Melting in the dry snow region of the Greenland ice sheet does not contribute to sea level rise. Instead, the meltwater percolates into the snowpack and refreezes, causing less sunlight to be reflected –which scientists refer to as lower albedo– and leaving the ice-sheet surface even more susceptible to future melting.
Analysis of six Greenland shallow ice cores from the dry snow region confirmed that the most recent prior widespread melt occurred in 1889. An ice core from the center of the ice sheet demonstrated that exceptionally warm temperatures combined with black-carbon sediments from Northern Hemisphere forest fires reduced albedo below a critical threshold in the dry snow region and caused the large-scale melting events in both 1889 and 2012.
The presence of a high concentration of ammonium concurrent with the black carbon indicates the ash’s source was large boreal forest fires in Siberia and North America in June and July 2012. Air masses from these two areas arrived at the Greenland ice sheet’s summit just before the widespread melt event. For several days during the month of July 2012, Greenland’s surface ice cover melted over a larger area than at any time in more than 30 years of satellite observations.
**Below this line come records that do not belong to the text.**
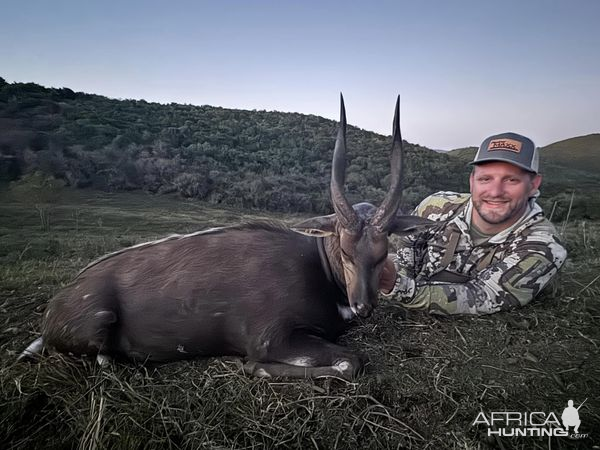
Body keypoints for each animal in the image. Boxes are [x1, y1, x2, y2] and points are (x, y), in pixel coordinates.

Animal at [19, 96, 432, 380]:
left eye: (382, 252)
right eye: (345, 251)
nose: (363, 307)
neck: (317, 267)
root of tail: (54, 311)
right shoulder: (271, 338)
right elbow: (351, 361)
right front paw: (252, 367)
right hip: (99, 321)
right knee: (103, 359)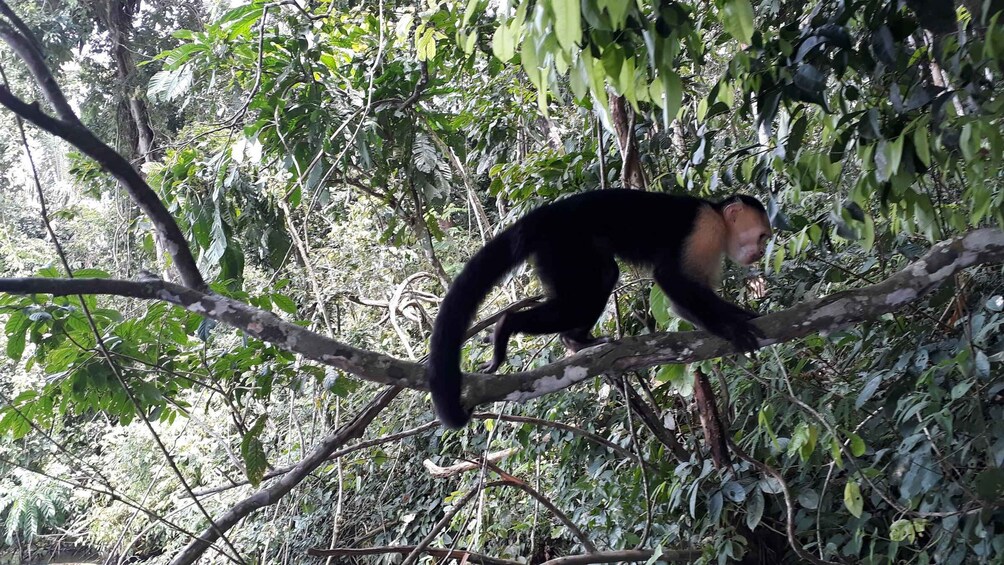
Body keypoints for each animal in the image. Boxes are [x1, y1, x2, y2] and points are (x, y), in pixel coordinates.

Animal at [427, 189, 771, 429]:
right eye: (761, 236)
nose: (761, 252)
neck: (717, 219)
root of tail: (544, 214)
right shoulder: (704, 231)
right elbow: (671, 280)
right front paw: (732, 328)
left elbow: (688, 303)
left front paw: (744, 315)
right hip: (564, 245)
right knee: (580, 297)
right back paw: (506, 327)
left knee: (603, 277)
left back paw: (576, 340)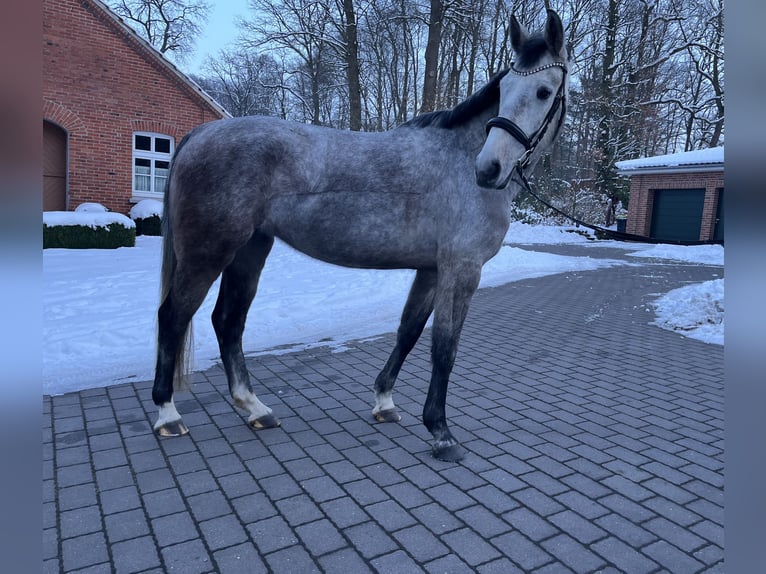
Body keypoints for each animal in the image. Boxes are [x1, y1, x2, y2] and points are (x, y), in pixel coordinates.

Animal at [152, 9, 570, 462]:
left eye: (544, 91)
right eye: (505, 88)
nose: (489, 169)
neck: (458, 159)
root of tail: (200, 134)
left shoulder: (431, 269)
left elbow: (409, 332)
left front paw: (384, 401)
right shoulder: (461, 269)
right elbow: (444, 346)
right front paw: (441, 432)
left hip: (249, 252)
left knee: (228, 322)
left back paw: (255, 409)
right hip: (208, 253)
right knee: (174, 316)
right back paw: (167, 414)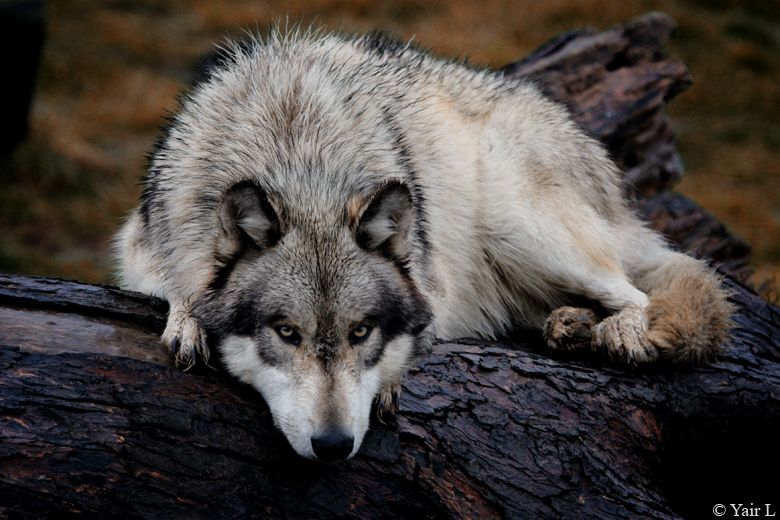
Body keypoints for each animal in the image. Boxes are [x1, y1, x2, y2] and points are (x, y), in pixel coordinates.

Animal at [114, 26, 732, 462]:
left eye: (361, 332)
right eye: (286, 334)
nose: (333, 445)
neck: (301, 159)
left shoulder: (429, 282)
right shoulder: (139, 245)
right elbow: (176, 282)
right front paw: (187, 319)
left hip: (519, 224)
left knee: (639, 293)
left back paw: (618, 332)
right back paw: (572, 327)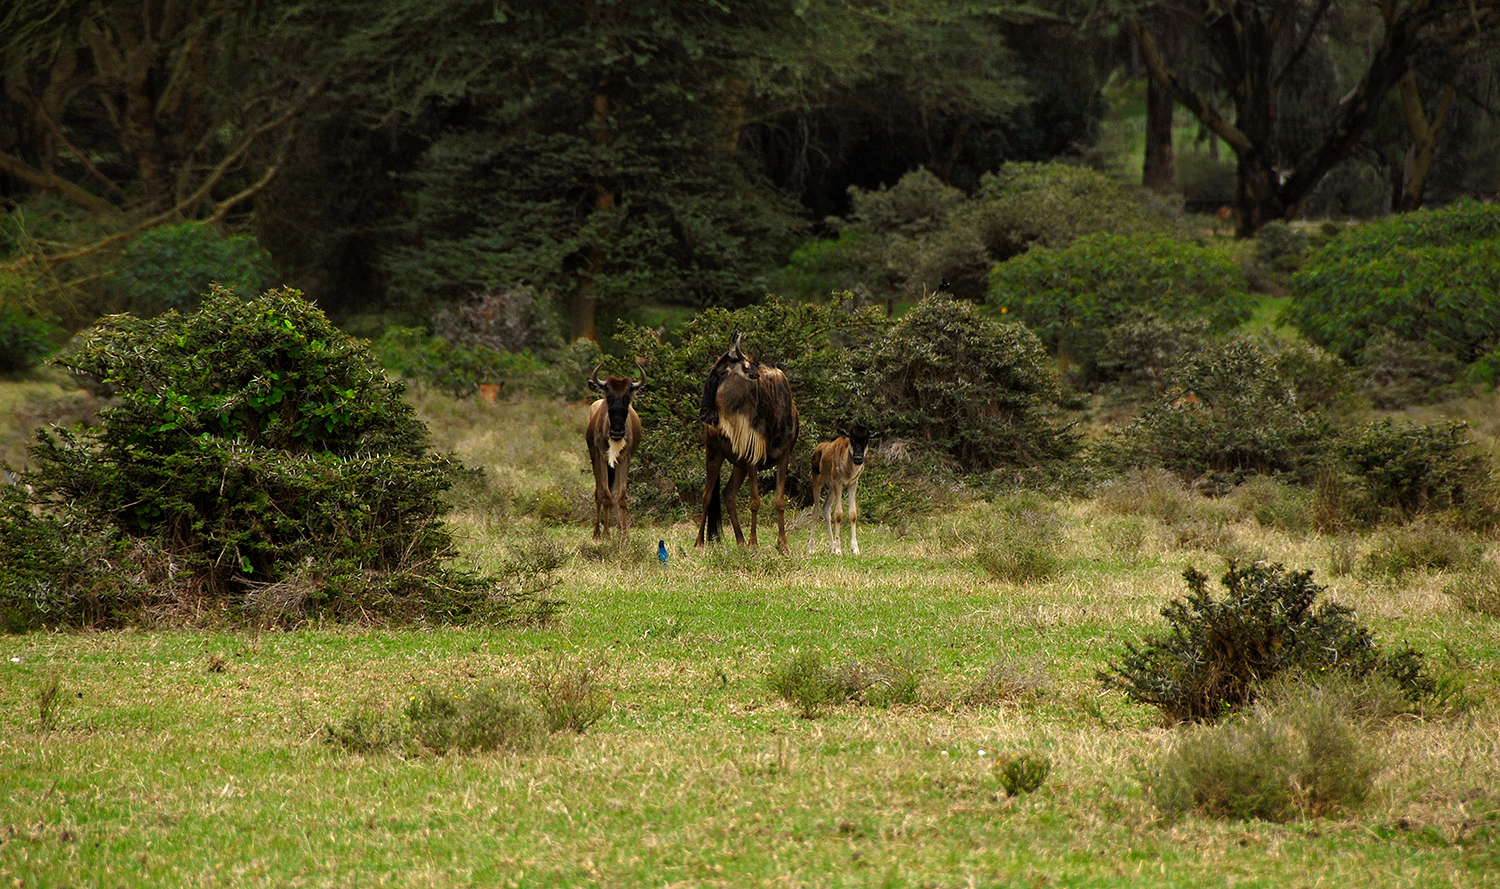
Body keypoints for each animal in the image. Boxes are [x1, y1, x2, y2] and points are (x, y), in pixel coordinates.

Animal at [810, 425, 870, 554]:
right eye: (852, 439)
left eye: (866, 440)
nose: (858, 458)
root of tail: (817, 449)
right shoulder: (839, 483)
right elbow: (838, 514)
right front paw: (838, 549)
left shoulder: (852, 483)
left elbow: (852, 514)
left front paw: (855, 549)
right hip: (817, 480)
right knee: (816, 509)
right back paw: (811, 547)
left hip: (832, 487)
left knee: (826, 508)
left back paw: (831, 547)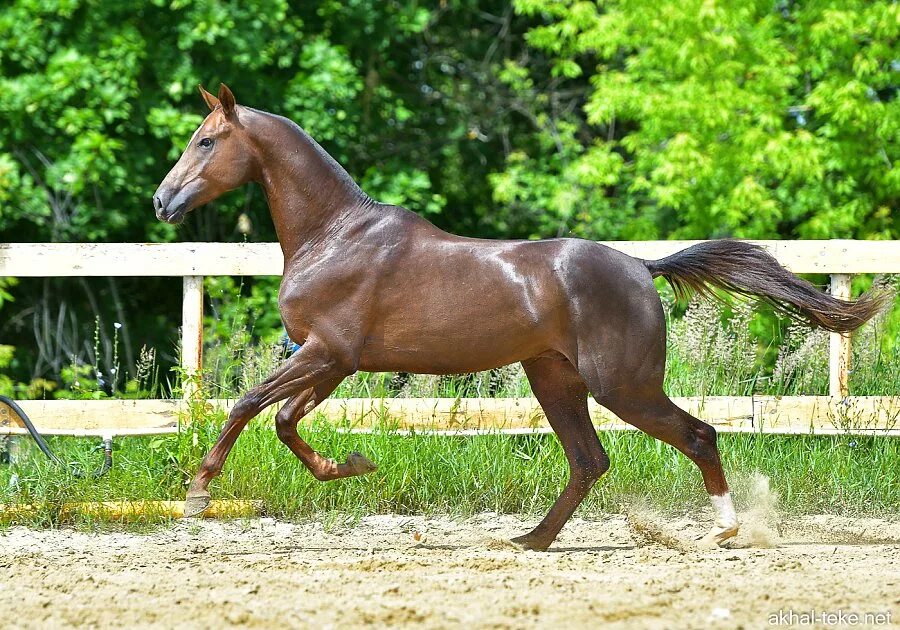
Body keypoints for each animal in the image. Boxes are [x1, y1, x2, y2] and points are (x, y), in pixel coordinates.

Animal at [153, 85, 884, 552]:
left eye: (206, 141)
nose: (163, 201)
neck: (334, 234)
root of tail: (642, 267)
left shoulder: (326, 353)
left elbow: (248, 405)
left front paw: (197, 496)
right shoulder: (332, 360)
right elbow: (282, 420)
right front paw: (353, 465)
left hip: (623, 385)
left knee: (696, 435)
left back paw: (723, 530)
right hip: (554, 378)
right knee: (589, 460)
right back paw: (531, 539)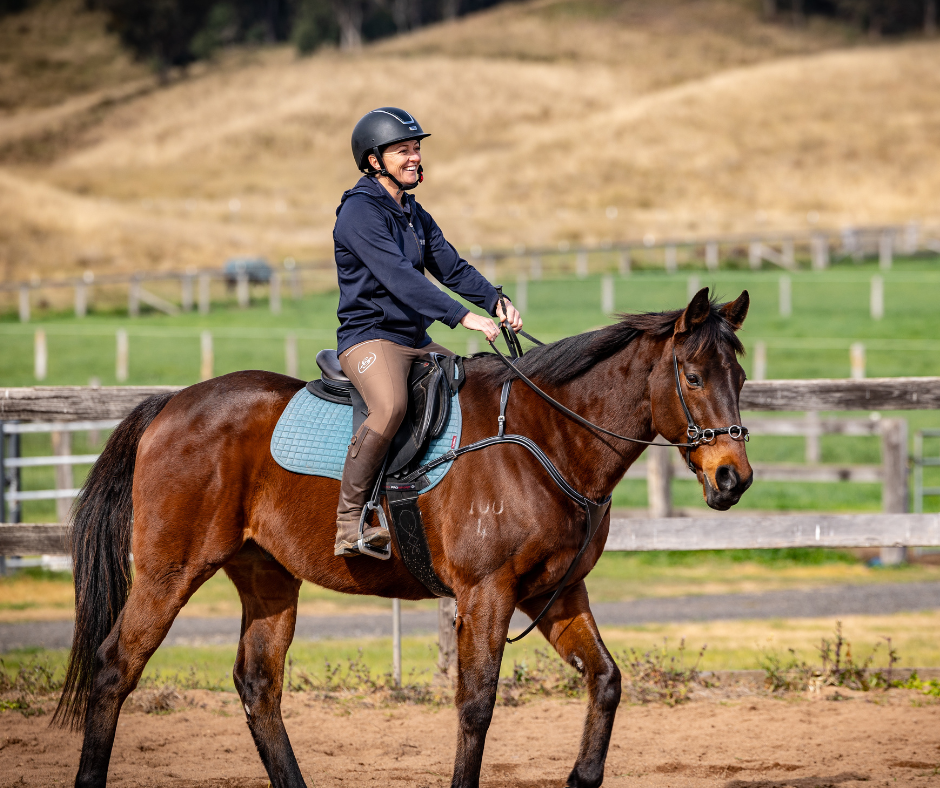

Nearly the entire ice cover of Greenland, from its thin, low-lying coastal edges to its 2-mile-thick center, experienced some degree of melting at its surface, according to measurements from three independent satellites analyzed by NASA and university scientists.
“Forest fires burning far from Greenland provided the ash that, along with the warm temperatures, caused widespread melting of the Greenland Ice Sheet,” said Kaitlin Keegan, the lead author of the paper, which appears today in the Proceedings of the National Academy of Sciences.